◆ **TASK OBJECTIVE**
Look through the material that follows and show every line with the string "Nguyễn".

◆ **DATA SHOWN**
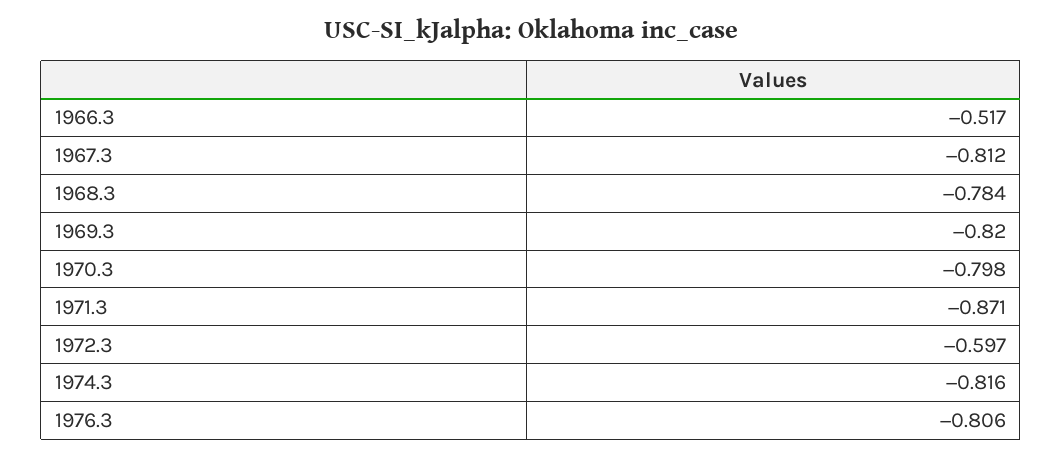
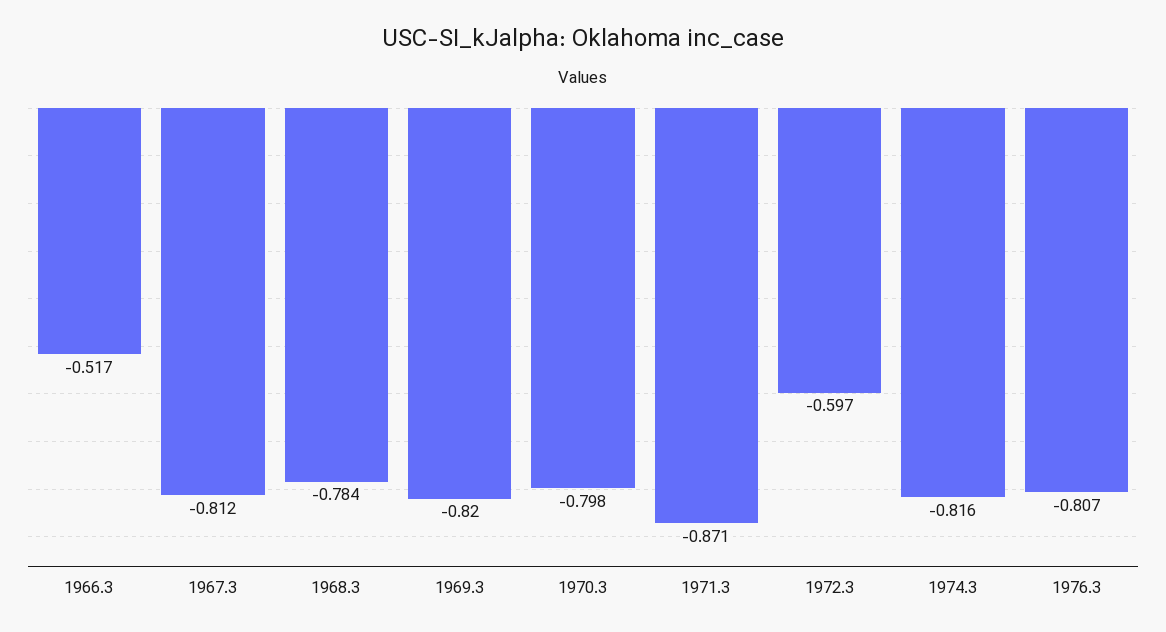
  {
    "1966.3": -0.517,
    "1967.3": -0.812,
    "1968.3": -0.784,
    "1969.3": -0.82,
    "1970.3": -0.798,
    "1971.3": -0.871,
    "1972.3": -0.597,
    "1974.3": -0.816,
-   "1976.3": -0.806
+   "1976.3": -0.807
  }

--

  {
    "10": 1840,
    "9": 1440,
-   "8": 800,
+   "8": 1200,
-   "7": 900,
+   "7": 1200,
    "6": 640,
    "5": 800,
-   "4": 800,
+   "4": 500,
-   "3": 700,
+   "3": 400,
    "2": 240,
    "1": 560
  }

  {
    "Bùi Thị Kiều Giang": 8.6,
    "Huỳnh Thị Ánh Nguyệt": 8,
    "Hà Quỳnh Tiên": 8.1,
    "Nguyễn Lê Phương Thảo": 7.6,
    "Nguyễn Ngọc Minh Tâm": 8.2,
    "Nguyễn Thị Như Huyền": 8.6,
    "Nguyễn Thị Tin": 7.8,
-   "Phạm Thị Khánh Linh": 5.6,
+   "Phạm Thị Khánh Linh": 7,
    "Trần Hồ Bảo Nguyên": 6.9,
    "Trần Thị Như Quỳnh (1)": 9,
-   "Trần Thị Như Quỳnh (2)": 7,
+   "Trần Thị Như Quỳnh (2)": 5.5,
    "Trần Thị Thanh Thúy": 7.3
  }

◆ **EXERCISE OUTPUT**
    "Nguyễn Lê Phương Thảo": 7.6,
    "Nguyễn Ngọc Minh Tâm": 8.2,
    "Nguyễn Thị Như Huyền": 8.6,
    "Nguyễn Thị Tin": 7.8,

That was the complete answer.